─── Exercise material ───
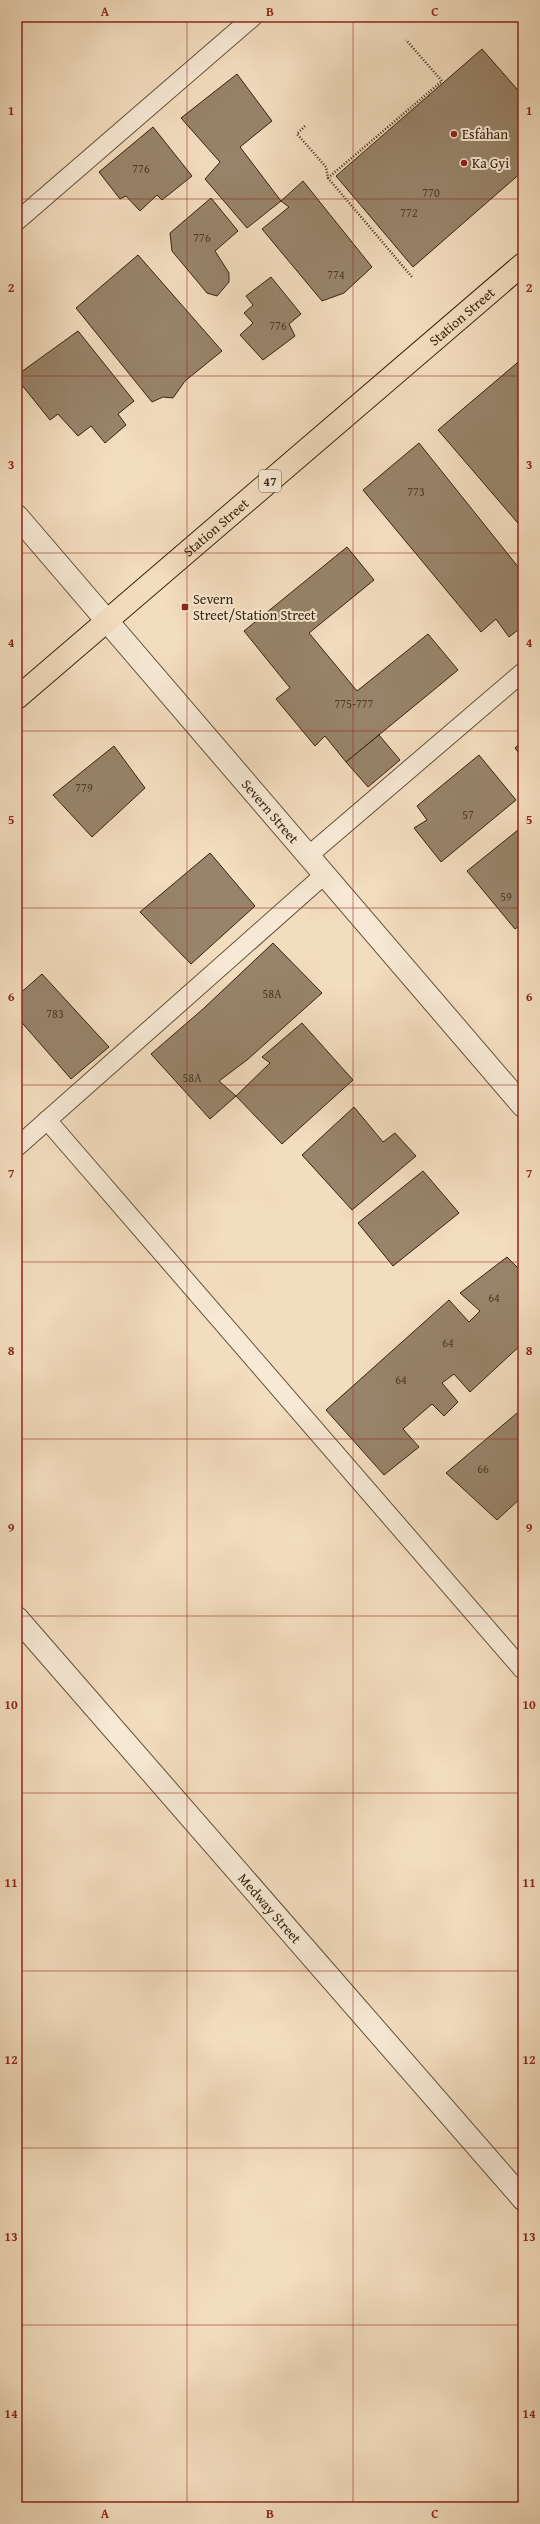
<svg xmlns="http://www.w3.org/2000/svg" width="540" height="2524" viewBox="0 0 540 2524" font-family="'Gentium Book Plus',serif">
	<rect width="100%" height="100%" fill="#f3ddbf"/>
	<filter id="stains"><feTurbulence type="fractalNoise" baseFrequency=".005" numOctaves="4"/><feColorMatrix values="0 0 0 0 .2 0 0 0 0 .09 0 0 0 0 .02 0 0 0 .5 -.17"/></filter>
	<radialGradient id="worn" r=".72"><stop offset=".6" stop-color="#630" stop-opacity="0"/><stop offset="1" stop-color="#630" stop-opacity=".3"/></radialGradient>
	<!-- building -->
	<g fill="#98846a" stroke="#35230e">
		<path d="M482,49L523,96V171L413,267L336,176Z"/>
		<path d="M237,74L272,121L240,147L281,201L247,228L205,179L220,162L181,118Z"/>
		<path d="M153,127L192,176L162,200L157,195L140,211L126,196L120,199L99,172Z"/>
		<path d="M303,181L372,267L344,293L322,301L262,229L289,207L281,201Z"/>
		<path d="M211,198L238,231L215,251L229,273V282L217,296L207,293L172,251L170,233Z"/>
		<path d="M138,255L222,351L185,381L173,398L163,397L152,402L76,308Z"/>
		<path d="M271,277L301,314L289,324L295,336L263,360L240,335L253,323L244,313L253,305L246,296Z"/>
		<path d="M78,331L134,401L118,414L126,425L105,443L91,426L78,436L58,414L50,420L17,379V375Z"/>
		<path d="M523,358V529L438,430Z"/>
		<path d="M419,443L523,573V626L509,637L496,619L481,632L363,490Z"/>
		<path d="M347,547L374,580L309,633L357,691L428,634L458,670L346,762L325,736L315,746L276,699L290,688L244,631Z"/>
		<path d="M379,735L400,760L368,787L346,762Z"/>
		<path d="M523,741V758L515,748Z"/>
		<path d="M114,746L145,788L92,837L53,795Z"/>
		<path d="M479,755L516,800L441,862L414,828L427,820L417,806Z"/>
		<path d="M523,826V923L515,929L467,871Z"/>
		<path d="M210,853L255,906L191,964L140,912Z"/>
		<path d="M273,943L322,993L247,1060L219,1081L236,1096L210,1119L151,1054L203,1009Z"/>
		<path d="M42,974L109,1047L71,1079L17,1017V996Z"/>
		<path d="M302,1023L353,1080L282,1144L236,1096L270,1063L262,1057Z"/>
		<path d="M354,1107L383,1142L395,1133L416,1156L352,1210L302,1155Z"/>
		<path d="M423,1171L459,1213L393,1266L358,1223Z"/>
		<path d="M507,1257L523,1273V1343L470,1392L454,1374L442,1383L458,1402L444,1416L432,1404L403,1429L419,1447L384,1475L326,1410L449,1300L469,1322L480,1311L460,1293Z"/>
		<path d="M523,1408V1496L497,1520L446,1473Z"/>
	</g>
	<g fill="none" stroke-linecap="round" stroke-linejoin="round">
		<defs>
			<g id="service">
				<path d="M17,221L253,17"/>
				<path d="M308,856L523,672"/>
				<path d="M47,1120L523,1670"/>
				<path d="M17,1147L324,875"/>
			</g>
			<g id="minor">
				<path id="s1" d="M17,516L523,1106"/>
				<path id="s2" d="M17,1618L523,2199"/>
			</g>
			<g id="primary">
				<path id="s3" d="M17,698L523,264"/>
			</g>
		</defs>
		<!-- service casing -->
		<use href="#service" stroke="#64523a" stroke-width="20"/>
		<!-- minor casing -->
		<use href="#minor" stroke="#64523a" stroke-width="24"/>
		<!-- primary casing -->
		<use href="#primary" stroke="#35230e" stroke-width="24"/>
		<!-- path -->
		<g stroke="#35230e" stroke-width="2.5" stroke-dasharray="1 2" stroke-linecap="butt">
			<path d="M305,126L297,134L326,167L328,178L412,277"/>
			<path d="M328,178L442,81L406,40"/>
		</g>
		<!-- service -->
		<use href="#service" stroke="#f7e9d5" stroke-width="18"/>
		<!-- minor -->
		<use href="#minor" stroke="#f7e9d5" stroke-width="22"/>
		<!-- primary -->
		<use href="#primary" stroke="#f3ddbf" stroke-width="22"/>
	</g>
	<!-- grid -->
	<path fill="none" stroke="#8f2418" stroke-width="1" stroke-opacity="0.55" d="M187,17V2507M353,17V2507M17,199H523M17,376H523M17,553H523M17,731H523M17,908H523M17,1085H523M17,1262H523M17,1439H523M17,1616H523M17,1793H523M17,1971H523M17,2148H523M17,2325H523"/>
	<!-- markers -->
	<g fill="#8f2418" stroke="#f7e9d5" stroke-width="1.5">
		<circle cx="454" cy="134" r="4"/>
		<circle cx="464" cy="163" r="4"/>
		<rect x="181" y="603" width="8" height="8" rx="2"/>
	</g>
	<g text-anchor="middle" stroke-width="4" stroke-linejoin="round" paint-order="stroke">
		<!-- number labels -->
		<g font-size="12" fill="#4e3b25">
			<text x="141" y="173">776</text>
			<text x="431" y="197">770</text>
			<text x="409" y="217">772</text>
			<text x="202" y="242">776</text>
			<text x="336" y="279">774</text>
			<text x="278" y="330">776</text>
			<text x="416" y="496">773</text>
			<text x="354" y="708">775-777</text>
			<text x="84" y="792">779</text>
			<text x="468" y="819">57</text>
			<text x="506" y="901">59</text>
			<text x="272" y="998">58A</text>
			<text x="55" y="1018">783</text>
			<text x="192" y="1082">58A</text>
			<text x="494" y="1302">64</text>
			<text x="448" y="1347">64</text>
			<text x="401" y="1384">64</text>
			<text x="483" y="1473">66</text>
		</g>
		<!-- shield labels -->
		<rect fill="#f7e9d5" stroke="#6f5e4a" stroke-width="1" x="259" y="470" width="22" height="22" rx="3"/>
		<g font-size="13" font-weight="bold" fill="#35230e">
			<text x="270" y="486">47</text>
		</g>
		<!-- poi labels -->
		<g font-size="14" fill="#35230e" stroke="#f7e9d5" text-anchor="start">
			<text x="462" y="139">Esfahan</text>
			<text x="472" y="168">Ka Gyi</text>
			<text x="193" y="604">Severn<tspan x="193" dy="16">Street/Station Street</tspan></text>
		</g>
		<!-- street labels -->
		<g font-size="14" fill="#35230e" stroke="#f7e9d5">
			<text dy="5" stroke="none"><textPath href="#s3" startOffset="586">Station Street</textPath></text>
			<text dy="5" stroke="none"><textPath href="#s3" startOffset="262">Station Street</textPath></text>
			<text dy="5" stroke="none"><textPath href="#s1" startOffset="389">Severn Street</textPath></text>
			<text dy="5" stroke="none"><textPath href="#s2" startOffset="385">Medway Street</textPath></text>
		</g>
	</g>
	<!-- margin -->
	<rect width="540" height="2524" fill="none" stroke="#f3ddbf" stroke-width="44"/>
	<rect x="22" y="22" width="496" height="2480" fill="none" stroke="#8f2418" stroke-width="1.5"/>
	<g font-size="13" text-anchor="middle" font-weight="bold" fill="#8f2418">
		<text x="105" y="16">A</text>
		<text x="270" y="16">B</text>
		<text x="435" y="16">C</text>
		<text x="11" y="115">1</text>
		<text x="529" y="115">1</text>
		<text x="11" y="292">2</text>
		<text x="529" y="292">2</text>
		<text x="11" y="469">3</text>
		<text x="529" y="469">3</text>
		<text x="11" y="647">4</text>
		<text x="529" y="647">4</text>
		<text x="11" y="824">5</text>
		<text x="529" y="824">5</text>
		<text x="11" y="1001">6</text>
		<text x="529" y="1001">6</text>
		<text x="11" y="1178">7</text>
		<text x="529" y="1178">7</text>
		<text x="11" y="1355">8</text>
		<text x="529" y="1355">8</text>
		<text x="11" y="1532">9</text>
		<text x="529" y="1532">9</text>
		<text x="11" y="1709">10</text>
		<text x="529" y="1709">10</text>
		<text x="11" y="1887">11</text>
		<text x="529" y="1887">11</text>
		<text x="11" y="2064">12</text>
		<text x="529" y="2064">12</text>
		<text x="11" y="2241">13</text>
		<text x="529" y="2241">13</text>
		<text x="11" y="2418">14</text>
		<text x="529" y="2418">14</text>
		<text x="105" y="2518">A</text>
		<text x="270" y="2518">B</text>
		<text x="435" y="2518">C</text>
	</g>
	<rect width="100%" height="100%" filter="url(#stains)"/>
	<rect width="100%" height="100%" fill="url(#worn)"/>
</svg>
───
### About this exercise:
Lines from the entries that contain the string "round" must be found and copied.

### Solution for this problem:
	<g fill="none" stroke-linecap="round" stroke-linejoin="round">
	<g text-anchor="middle" stroke-width="4" stroke-linejoin="round" paint-order="stroke">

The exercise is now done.